World Economy

Global Growth Below Forecast

Global Growth Below ForecastGlobal Growth Below Forecast

The world economy has fallen below forecasts of even six months ago and will grow only modestly over the next two years due to "cyclical and structural headwinds," including low commodity prices and stagnant investment, the United Nations reported, urging steps to ensure stronger growth.

"Stronger and more coordinated policy efforts are needed to ensure robust, inclusive and sustainable economic growth, which will be a key determinant for achieving the 2030 Sustainable Development Goals," UN Assistant Secretary-General of the UN Department of Economic and Social Affairs, Lenni Montiel said of the ambitious sustainability goals adopted at a UN summit in September.

Global growth is estimated at a mere 2.4% in 2015, a downward 0.4 percentage-point revision from forecasts presented six months ago, according to the UN World Economic Situation and Prospects 2016 report launched Thursday.

Amid lower commodity prices, large capital outflows and increased financial market volatility, growth in developing and transition economies has slowed to its weakest pace since the global financial crisis of 2008-2009, it noted.

Growth Shifting

Given the anticipated slowdown in China and persistently weak economic performances in other large emerging economies, notably the Russia and Brazil, the pivot of global growth is partially shifting again towards developed economies.

The global economy is projected to grow by 2.9% in 2016 and 3.2% in 2017, supported by generally less restrictive fiscal and still accommodative monetary policy stances worldwide, according to the report.

"The expected timing and pace of normalization of the United States monetary policy will help reduce some policy uncertainties and provide impetus to revive investment," Hamid Rashid, Chief of the UN's Global Economic Monitoring Unit said in presenting the report.

But preventing excessive volatility and ensuring an orderly adjustment in asset prices also depends on commodity price stabilization and no further escalation in geo-political conflicts, the report noted.

Five Major Headwinds

Identifying five major headwinds, it cited persistent macroeconomic uncertainties; low commodity prices and diminished trade flows; rising volatility in exchange rates and capital flows; stagnant investment and productivity growth; and a continued disconnect between finance and real sector activities.

Weak growth is also adversely impacting labor markets in developing and transition economies, with unemployment on the rise, especially in South America, or stubbornly high, as in South Africa. At the same time, job insecurity is often becoming more entrenched amid a shift from salaried work to self-employment.

With persistent output gaps, modest wage growth and lower commodity prices, global inflation is at its lowest level since 2009. Deflation risks in developed economies have diminished, but not disappeared, particularly in Japan and the eurozone.
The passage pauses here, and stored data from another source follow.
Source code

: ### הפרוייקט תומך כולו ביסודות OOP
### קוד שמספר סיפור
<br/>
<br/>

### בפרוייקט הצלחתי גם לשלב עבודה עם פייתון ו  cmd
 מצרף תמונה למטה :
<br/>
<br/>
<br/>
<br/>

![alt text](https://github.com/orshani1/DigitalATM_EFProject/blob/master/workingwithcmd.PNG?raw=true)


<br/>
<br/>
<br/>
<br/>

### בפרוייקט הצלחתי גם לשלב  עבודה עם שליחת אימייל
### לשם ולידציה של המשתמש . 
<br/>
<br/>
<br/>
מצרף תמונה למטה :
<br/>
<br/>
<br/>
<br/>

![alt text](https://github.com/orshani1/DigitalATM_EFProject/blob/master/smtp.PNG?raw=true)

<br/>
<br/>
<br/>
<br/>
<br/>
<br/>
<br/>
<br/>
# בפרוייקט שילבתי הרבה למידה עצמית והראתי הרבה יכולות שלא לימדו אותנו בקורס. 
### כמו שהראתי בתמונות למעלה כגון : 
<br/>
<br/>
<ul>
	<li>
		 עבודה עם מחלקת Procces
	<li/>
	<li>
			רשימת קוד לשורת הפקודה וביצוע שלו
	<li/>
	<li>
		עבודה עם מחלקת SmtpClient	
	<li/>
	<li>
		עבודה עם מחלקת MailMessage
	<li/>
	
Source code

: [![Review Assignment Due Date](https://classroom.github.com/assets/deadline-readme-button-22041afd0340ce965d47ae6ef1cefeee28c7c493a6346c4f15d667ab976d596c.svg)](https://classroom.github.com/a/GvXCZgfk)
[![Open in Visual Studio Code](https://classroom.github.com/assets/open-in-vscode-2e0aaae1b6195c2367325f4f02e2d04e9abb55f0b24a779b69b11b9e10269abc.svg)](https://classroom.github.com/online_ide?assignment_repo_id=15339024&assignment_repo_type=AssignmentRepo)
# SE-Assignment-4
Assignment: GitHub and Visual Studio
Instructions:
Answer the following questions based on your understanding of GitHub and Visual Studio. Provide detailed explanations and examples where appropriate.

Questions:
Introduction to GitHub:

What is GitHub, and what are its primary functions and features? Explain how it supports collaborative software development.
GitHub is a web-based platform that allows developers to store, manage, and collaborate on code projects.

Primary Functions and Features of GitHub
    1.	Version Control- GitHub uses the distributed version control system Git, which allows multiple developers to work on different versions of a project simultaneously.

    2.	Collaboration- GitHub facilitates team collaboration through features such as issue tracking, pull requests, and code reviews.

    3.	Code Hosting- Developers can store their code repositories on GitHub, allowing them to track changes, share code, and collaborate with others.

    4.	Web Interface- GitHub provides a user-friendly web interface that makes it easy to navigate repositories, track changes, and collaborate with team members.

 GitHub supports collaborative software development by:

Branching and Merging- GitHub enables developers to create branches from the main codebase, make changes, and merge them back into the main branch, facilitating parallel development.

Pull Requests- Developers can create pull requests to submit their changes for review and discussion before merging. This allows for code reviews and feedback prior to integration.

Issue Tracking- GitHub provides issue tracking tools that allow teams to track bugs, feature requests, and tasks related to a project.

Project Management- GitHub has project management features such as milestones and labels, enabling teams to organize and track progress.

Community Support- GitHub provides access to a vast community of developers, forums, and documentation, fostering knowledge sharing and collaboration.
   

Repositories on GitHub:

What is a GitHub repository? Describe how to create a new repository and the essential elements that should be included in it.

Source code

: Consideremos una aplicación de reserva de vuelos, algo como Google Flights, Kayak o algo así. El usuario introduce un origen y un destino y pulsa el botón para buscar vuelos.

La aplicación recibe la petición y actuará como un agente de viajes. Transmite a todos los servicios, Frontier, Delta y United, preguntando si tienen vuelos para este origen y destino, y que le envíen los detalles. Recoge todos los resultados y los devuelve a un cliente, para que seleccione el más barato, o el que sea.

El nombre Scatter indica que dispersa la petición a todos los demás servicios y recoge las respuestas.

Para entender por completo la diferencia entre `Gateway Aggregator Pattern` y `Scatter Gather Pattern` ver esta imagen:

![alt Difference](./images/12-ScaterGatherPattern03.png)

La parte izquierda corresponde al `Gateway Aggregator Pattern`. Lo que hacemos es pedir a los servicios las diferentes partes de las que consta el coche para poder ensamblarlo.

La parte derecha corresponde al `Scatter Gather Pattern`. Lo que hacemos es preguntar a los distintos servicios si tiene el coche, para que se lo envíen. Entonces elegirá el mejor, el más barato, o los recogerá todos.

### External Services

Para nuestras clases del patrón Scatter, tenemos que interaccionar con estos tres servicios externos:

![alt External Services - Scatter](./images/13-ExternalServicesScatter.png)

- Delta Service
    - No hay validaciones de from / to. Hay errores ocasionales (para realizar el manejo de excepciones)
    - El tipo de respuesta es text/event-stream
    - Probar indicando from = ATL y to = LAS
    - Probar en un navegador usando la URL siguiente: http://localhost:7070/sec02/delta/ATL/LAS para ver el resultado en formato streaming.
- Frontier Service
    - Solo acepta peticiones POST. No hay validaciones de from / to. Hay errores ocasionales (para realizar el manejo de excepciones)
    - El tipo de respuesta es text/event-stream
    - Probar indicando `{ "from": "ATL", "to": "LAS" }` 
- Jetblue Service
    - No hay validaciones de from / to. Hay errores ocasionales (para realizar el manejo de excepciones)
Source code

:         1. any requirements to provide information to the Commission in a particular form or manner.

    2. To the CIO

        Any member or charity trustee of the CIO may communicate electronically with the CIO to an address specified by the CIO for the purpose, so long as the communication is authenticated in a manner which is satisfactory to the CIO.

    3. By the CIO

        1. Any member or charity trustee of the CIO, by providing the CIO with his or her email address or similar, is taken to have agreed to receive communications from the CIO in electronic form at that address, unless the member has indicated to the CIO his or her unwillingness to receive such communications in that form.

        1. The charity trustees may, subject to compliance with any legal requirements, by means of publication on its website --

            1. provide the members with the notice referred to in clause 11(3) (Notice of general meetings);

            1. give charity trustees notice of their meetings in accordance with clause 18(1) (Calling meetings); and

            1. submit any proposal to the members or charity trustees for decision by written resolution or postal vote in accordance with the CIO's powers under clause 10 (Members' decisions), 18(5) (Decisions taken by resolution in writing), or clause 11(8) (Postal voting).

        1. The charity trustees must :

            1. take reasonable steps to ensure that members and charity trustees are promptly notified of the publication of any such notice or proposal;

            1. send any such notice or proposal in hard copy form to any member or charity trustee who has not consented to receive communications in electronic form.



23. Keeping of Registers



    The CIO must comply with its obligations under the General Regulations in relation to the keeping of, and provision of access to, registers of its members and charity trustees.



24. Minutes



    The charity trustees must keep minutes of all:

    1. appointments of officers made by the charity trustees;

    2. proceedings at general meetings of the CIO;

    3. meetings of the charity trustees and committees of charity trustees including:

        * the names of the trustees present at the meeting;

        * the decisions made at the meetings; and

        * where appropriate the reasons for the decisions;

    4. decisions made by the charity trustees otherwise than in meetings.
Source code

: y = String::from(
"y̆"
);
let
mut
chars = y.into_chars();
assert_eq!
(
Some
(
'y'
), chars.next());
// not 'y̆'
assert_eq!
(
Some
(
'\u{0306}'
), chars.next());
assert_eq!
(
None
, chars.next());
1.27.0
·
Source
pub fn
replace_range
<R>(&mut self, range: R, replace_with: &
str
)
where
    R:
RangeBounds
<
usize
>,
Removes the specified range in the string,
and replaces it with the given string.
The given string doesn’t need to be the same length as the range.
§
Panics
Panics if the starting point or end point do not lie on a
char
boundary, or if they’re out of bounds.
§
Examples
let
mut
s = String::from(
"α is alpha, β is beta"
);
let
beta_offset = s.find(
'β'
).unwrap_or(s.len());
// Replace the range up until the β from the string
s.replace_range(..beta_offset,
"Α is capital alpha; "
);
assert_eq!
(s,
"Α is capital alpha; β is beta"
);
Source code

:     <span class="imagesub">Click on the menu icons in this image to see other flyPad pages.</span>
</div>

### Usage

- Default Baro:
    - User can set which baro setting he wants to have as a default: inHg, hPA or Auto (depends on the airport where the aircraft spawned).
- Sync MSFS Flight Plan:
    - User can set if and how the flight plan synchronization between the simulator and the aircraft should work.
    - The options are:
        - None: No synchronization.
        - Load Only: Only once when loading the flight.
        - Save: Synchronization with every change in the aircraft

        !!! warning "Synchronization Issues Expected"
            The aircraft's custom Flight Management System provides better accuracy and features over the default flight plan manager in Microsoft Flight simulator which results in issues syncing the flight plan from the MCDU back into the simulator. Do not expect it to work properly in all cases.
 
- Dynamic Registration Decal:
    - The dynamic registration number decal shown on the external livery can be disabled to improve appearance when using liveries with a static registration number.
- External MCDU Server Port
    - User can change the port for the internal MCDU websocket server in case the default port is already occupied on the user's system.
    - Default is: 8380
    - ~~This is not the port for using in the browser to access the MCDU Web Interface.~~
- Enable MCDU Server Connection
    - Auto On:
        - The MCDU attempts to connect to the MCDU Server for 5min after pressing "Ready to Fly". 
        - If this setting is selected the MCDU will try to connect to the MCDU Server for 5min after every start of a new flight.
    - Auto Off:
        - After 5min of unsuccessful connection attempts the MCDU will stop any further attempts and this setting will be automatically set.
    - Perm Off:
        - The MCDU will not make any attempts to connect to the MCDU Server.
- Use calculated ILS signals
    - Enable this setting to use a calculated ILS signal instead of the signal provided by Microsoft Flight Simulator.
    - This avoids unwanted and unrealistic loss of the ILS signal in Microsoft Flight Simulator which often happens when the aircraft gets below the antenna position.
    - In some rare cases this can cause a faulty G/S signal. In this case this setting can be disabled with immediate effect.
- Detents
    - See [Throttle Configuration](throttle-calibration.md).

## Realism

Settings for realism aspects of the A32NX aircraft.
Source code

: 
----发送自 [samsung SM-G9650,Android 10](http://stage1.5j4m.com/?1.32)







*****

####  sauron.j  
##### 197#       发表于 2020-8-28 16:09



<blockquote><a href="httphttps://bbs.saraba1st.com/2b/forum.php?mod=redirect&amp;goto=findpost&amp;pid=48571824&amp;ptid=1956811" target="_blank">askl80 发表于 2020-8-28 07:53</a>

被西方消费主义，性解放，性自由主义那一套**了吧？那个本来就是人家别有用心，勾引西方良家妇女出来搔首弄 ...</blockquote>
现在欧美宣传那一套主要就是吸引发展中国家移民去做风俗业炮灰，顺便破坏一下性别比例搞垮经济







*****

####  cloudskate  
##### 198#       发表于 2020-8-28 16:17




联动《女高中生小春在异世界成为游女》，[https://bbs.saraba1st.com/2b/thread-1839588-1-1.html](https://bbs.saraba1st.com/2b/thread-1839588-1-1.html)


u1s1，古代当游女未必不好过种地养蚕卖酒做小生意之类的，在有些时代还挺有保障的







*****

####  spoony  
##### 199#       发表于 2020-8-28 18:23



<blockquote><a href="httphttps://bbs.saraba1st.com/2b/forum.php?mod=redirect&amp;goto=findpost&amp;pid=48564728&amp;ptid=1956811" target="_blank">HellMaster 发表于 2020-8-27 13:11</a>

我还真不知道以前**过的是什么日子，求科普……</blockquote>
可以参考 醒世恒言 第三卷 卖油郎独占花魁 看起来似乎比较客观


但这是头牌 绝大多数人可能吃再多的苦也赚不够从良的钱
Growth in developed economies will gain some momentum in 2016, surpassing the 2% mark for the first time since 2010, the report notes. Economic growth in developing and transition economies is expected to bottom out and gradually recover, but the external environment will continue to be challenging and growth will remain well below its potential.

A Delicate Balance

Monetary authorities need to make concerted efforts to reduce uncertainty and financial volatility, striking a delicate balance between economic growth and financial stability objectives, it stresses.

Given the massive build-up of private debt in many emerging economies, policymakers need to fine-tune their policy mix–more active fiscal policies, macro-prudential instruments, targeted labor market policies, among others–amid volatile global financial conditions.

The report highlights that monetary policies did most of the heavy-lifting since the global crisis to support growth but the time has come for fiscal policies to play a greater role. Well-designed and targeted labor market strategies are needed to complement fiscal policies to re-invigorate productivity, employment generation and output growth.